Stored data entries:
--- START ---

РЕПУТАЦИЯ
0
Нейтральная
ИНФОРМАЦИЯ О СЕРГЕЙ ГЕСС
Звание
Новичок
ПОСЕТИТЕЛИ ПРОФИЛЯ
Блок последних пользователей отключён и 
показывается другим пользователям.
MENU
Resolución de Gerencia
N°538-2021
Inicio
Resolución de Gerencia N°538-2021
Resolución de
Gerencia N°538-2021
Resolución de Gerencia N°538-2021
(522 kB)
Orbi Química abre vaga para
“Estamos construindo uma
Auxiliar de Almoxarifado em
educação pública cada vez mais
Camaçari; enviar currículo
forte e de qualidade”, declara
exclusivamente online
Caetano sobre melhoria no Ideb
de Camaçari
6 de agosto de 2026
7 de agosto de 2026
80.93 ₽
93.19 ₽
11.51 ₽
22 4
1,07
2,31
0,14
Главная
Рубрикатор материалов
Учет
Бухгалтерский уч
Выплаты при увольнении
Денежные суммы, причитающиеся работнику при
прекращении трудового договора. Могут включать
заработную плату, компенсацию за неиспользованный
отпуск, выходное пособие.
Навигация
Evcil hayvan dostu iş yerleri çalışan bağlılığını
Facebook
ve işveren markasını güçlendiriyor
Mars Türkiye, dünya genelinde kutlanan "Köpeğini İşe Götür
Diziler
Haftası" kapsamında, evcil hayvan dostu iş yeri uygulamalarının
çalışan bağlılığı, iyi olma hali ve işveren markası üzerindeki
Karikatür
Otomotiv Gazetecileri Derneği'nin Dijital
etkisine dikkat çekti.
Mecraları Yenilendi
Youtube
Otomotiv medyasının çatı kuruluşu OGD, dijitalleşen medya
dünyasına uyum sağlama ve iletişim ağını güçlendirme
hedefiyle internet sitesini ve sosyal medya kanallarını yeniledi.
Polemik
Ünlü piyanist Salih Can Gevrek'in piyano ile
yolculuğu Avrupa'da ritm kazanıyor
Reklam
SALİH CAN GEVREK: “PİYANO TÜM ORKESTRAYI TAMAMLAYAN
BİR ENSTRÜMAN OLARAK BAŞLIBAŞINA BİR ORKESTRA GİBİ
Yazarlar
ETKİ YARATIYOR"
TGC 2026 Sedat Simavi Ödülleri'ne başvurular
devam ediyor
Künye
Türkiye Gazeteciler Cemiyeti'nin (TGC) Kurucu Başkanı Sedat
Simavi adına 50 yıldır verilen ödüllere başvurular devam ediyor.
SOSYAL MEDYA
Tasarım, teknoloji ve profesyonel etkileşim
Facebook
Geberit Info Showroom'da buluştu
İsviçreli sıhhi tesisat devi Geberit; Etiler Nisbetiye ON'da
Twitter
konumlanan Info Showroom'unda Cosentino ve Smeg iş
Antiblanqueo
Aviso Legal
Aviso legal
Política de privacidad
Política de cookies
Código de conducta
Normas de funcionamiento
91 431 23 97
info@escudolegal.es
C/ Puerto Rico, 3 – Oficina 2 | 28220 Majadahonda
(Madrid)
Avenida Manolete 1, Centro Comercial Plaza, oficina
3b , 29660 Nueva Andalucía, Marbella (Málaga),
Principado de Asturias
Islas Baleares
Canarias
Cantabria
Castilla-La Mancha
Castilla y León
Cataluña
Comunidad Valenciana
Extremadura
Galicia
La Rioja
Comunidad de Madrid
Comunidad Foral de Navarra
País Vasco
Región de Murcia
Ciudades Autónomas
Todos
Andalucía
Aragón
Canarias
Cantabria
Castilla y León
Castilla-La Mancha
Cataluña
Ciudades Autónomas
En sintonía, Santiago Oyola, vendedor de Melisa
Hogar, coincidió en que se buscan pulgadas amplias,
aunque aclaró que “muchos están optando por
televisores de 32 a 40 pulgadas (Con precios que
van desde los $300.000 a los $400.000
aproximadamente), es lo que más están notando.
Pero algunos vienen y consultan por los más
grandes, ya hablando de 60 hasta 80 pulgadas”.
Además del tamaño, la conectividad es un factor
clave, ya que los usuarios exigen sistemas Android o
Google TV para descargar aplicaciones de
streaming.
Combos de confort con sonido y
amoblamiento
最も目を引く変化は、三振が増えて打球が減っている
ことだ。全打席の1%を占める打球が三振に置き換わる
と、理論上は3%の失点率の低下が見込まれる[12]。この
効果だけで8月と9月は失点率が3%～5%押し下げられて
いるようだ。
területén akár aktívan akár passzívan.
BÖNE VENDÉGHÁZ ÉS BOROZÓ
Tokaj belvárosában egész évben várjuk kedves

--- END ---

### Exercise details
In the records, which lines mention the word "Política"? Copy those lines.

### Written solution
Política de privacidad
Política de cookies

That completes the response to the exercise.